How to resync ZFS replication#

It happens that some time, syncoid fails for too long to replicate a dataset, and it become out of sync.

In this case, we normally get an error email thanks to sanoid_check script.

Checking state#

On the backup host and on the source host, use zfs list -t snap /path/to/dataset|tail to check the status.

Search if the oldest snapshot on backup side is still available on the source host:

zfs list <dataset-name-on-backup>@<snapshot-name-on-backup-side>

If it's not the case, you have to search for the nearest common snapshot. It would probably be a "_daily" one or a "_monthly" one.

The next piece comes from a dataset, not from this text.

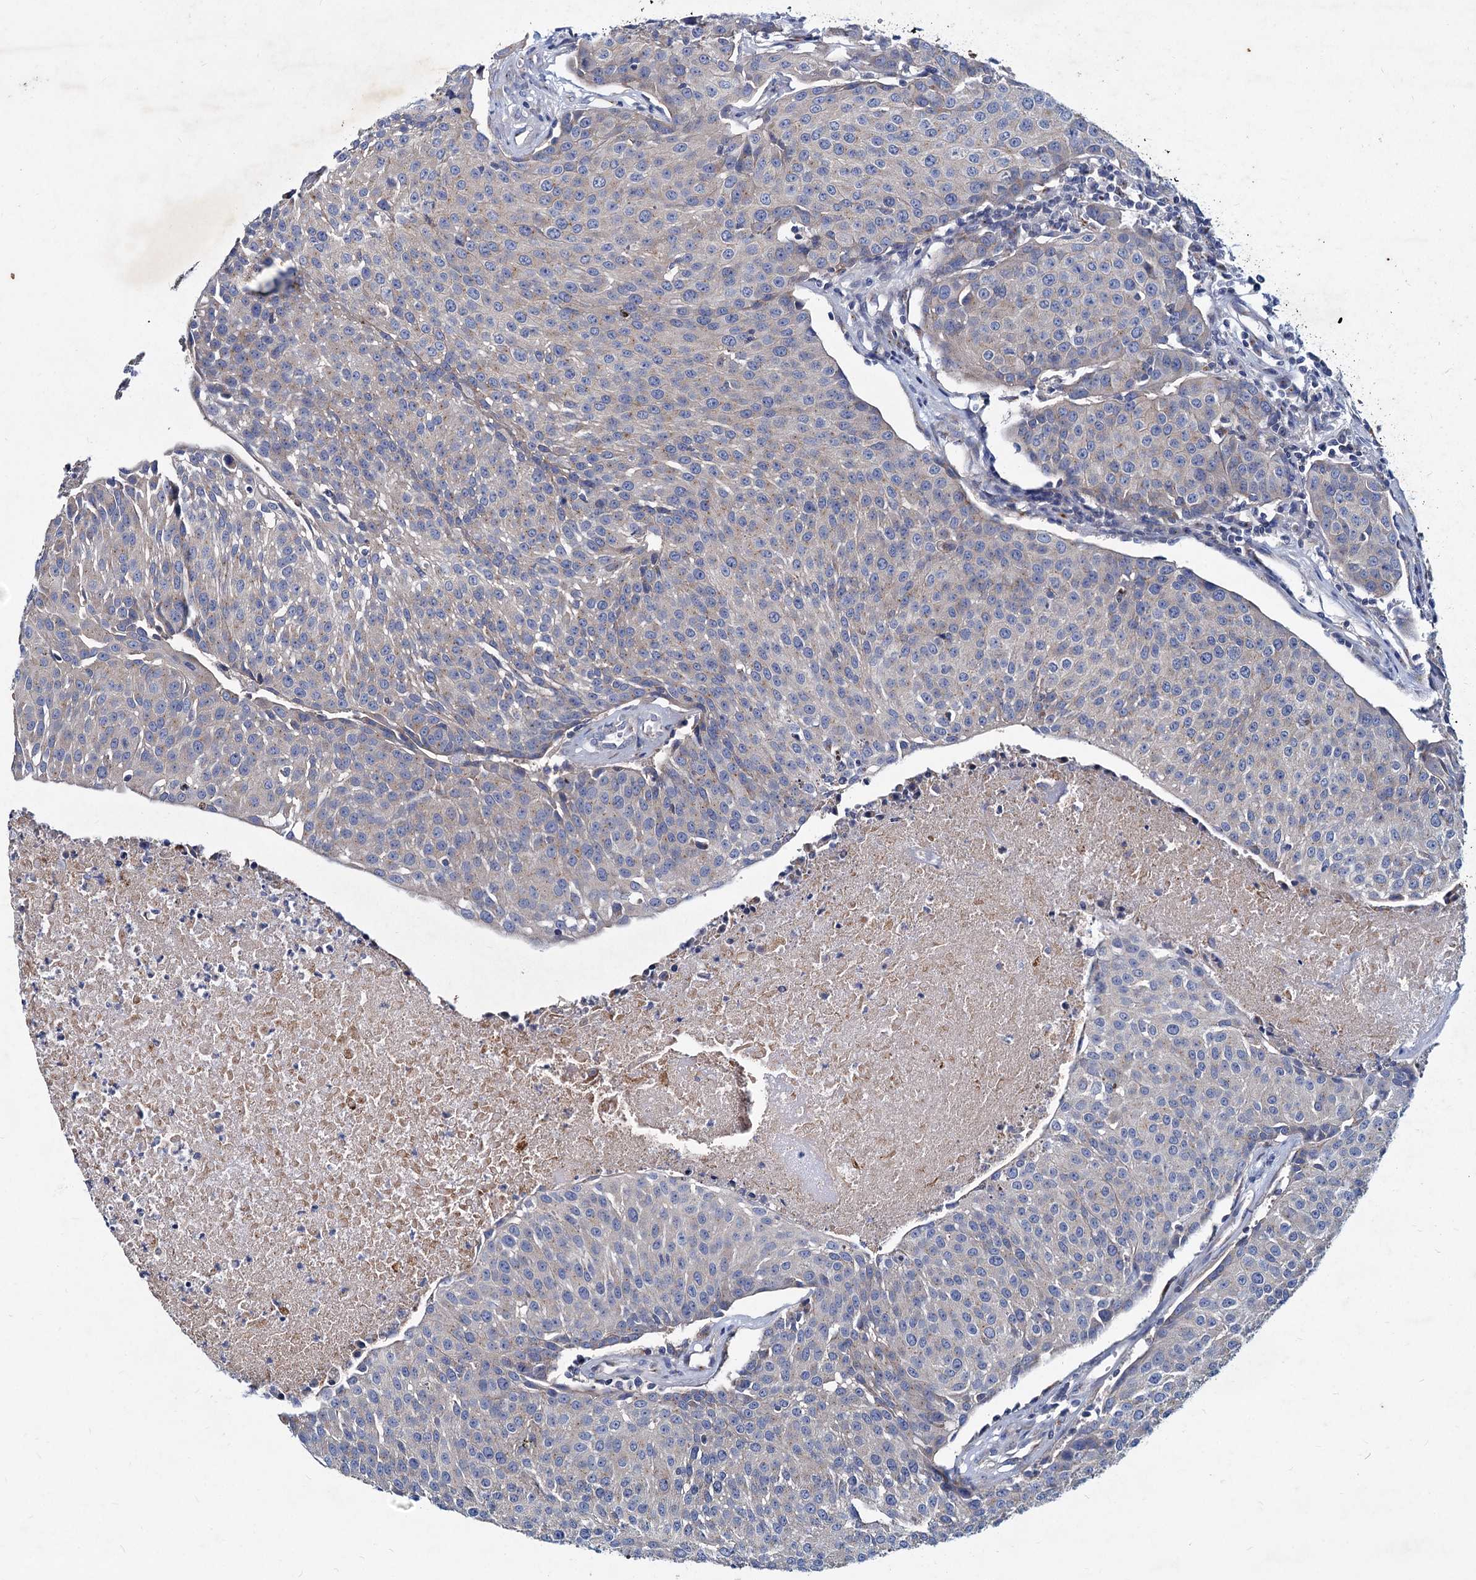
{"staining": {"intensity": "negative", "quantity": "none", "location": "none"}, "tissue": "urothelial cancer", "cell_type": "Tumor cells", "image_type": "cancer", "snomed": [{"axis": "morphology", "description": "Urothelial carcinoma, High grade"}, {"axis": "topography", "description": "Urinary bladder"}], "caption": "This is an IHC image of urothelial carcinoma (high-grade). There is no expression in tumor cells.", "gene": "AGBL4", "patient": {"sex": "female", "age": 85}}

On the backup host, zfs list -t snap /path/to/dataset|grep "_daily"|tail can help you, check then availability on source side (same for _monthly).

When you have found the nearest common snapshot, you can resync.

Resyncing#

On the backup host, rewind to the common snapshot:

zfs rollback <dataset-name-on-backup>@<common-snapshot-name>

If you have an existing vzdump snapshot zfs list -t snap <dataset-name-on-backup>|grep @vzdump, this is some snapshot used by Proxmox during a backup, but it might not be the same as the one on source side (it's constantly recreated), and will get in your way. So you have to remove it on backup side, zfs destroy <dataset-name-on-backup>@vzdump. See also Dealing with vzdump snapshots

You can then, either wait for next sync to catch up, or launch the sync manually using syncoid (in this case, you have to craft the command by looking at syncoid-args.conf, but beware of not using --recursive option, and using the dataset name on source side and target side).

Some other resolutions#

The source dataset might have been removed (because a container / VM was removed). In this case decide if you want to keep the data. If not, you can destroy it. In the other case, you have to consider moving the dataset to another location, to avoid messing with current / future datasets on the host.